**TASK TO CARRY OUT**
Transcribe the listing line for line, from its first line through the line containing "Потом был сварен", with both of those lines included.

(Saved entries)
⁂

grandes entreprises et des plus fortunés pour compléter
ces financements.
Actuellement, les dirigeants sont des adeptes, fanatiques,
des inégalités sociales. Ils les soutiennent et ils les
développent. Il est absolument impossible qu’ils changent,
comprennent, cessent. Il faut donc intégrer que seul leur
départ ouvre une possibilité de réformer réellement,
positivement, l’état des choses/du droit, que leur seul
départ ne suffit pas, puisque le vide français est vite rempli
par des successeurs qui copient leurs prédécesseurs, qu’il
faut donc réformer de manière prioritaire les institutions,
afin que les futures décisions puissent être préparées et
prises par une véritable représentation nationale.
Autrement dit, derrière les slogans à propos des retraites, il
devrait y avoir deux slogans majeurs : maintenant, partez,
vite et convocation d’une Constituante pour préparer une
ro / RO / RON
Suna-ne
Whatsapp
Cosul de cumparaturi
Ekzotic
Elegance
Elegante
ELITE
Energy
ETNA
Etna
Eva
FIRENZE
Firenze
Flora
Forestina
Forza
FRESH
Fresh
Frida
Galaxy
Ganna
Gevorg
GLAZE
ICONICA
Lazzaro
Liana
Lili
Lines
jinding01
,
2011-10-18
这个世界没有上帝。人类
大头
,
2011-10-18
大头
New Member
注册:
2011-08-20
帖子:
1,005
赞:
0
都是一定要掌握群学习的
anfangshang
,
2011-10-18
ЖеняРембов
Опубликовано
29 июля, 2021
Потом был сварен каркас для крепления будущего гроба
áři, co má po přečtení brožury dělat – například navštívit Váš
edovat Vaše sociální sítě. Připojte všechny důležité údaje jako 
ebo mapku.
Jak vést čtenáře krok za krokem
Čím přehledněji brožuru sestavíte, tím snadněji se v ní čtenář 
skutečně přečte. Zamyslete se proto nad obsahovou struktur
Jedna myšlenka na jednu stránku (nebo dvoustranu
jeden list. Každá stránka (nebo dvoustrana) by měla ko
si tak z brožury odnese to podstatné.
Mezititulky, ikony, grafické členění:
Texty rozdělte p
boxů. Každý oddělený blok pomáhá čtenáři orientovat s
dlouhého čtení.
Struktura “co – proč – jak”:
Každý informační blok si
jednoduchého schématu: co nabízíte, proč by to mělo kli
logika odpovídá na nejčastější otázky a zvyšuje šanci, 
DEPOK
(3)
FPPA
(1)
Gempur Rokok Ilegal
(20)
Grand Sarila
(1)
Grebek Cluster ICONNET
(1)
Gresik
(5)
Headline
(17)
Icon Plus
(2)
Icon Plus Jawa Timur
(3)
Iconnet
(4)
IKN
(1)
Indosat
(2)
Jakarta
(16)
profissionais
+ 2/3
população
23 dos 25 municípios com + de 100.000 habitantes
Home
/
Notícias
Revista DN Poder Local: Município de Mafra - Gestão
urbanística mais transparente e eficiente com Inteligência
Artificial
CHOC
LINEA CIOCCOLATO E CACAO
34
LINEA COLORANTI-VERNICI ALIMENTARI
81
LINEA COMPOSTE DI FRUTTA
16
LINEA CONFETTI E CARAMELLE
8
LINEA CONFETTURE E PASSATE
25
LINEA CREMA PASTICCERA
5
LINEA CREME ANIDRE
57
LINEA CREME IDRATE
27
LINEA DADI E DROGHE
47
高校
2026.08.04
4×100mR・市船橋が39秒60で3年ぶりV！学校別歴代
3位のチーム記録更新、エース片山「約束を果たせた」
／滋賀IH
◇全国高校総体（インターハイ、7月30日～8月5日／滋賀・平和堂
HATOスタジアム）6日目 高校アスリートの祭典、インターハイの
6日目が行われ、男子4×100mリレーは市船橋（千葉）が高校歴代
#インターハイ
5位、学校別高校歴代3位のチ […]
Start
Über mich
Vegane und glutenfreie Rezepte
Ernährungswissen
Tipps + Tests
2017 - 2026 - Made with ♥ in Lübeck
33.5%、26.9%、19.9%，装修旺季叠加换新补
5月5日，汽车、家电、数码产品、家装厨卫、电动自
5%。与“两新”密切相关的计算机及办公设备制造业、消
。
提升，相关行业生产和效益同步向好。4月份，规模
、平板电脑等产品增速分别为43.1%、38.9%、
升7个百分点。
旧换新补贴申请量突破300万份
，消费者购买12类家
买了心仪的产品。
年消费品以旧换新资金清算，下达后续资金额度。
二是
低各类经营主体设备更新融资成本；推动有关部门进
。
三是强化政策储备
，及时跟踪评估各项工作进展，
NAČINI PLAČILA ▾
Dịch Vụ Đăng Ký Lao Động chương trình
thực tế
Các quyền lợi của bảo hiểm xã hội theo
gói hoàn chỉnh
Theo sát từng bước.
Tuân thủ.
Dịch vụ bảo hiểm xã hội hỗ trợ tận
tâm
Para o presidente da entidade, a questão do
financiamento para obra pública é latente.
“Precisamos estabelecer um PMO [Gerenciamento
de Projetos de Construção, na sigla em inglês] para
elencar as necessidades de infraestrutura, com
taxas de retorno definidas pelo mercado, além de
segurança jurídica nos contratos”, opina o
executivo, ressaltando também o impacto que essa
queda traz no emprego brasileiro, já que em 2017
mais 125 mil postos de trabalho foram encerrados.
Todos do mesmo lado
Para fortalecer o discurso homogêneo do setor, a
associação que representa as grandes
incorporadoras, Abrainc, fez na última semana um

⁂

**RESPONSE AREA**
grandes entreprises et des plus fortunés pour compléter
ces financements.
Actuellement, les dirigeants sont des adeptes, fanatiques,
des inégalités sociales. Ils les soutiennent et ils les
développent. Il est absolument impossible qu’ils changent,
comprennent, cessent. Il faut donc intégrer que seul leur
départ ouvre une possibilité de réformer réellement,
positivement, l’état des choses/du droit, que leur seul
départ ne suffit pas, puisque le vide français est vite rempli
par des successeurs qui copient leurs prédécesseurs, qu’il
faut donc réformer de manière prioritaire les institutions,
afin que les futures décisions puissent être préparées et
prises par une véritable représentation nationale.
Autrement dit, derrière les slogans à propos des retraites, il
devrait y avoir deux slogans majeurs : maintenant, partez,
vite et convocation d’une Constituante pour préparer une
ro / RO / RON
Suna-ne
Whatsapp
Cosul de cumparaturi
Ekzotic
Elegance
Elegante
ELITE
Energy
ETNA
Etna
Eva
FIRENZE
Firenze
Flora
Forestina
Forza
FRESH
Fresh
Frida
Galaxy
Ganna
Gevorg
GLAZE
ICONICA
Lazzaro
Liana
Lili
Lines
jinding01
,
2011-10-18
这个世界没有上帝。人类
大头
,
2011-10-18
大头
New Member
注册:
2011-08-20
帖子:
1,005
赞:
0
都是一定要掌握群学习的
anfangshang
,
2011-10-18
ЖеняРембов
Опубликовано
29 июля, 2021
Потом был сварен каркас для крепления будущего гроба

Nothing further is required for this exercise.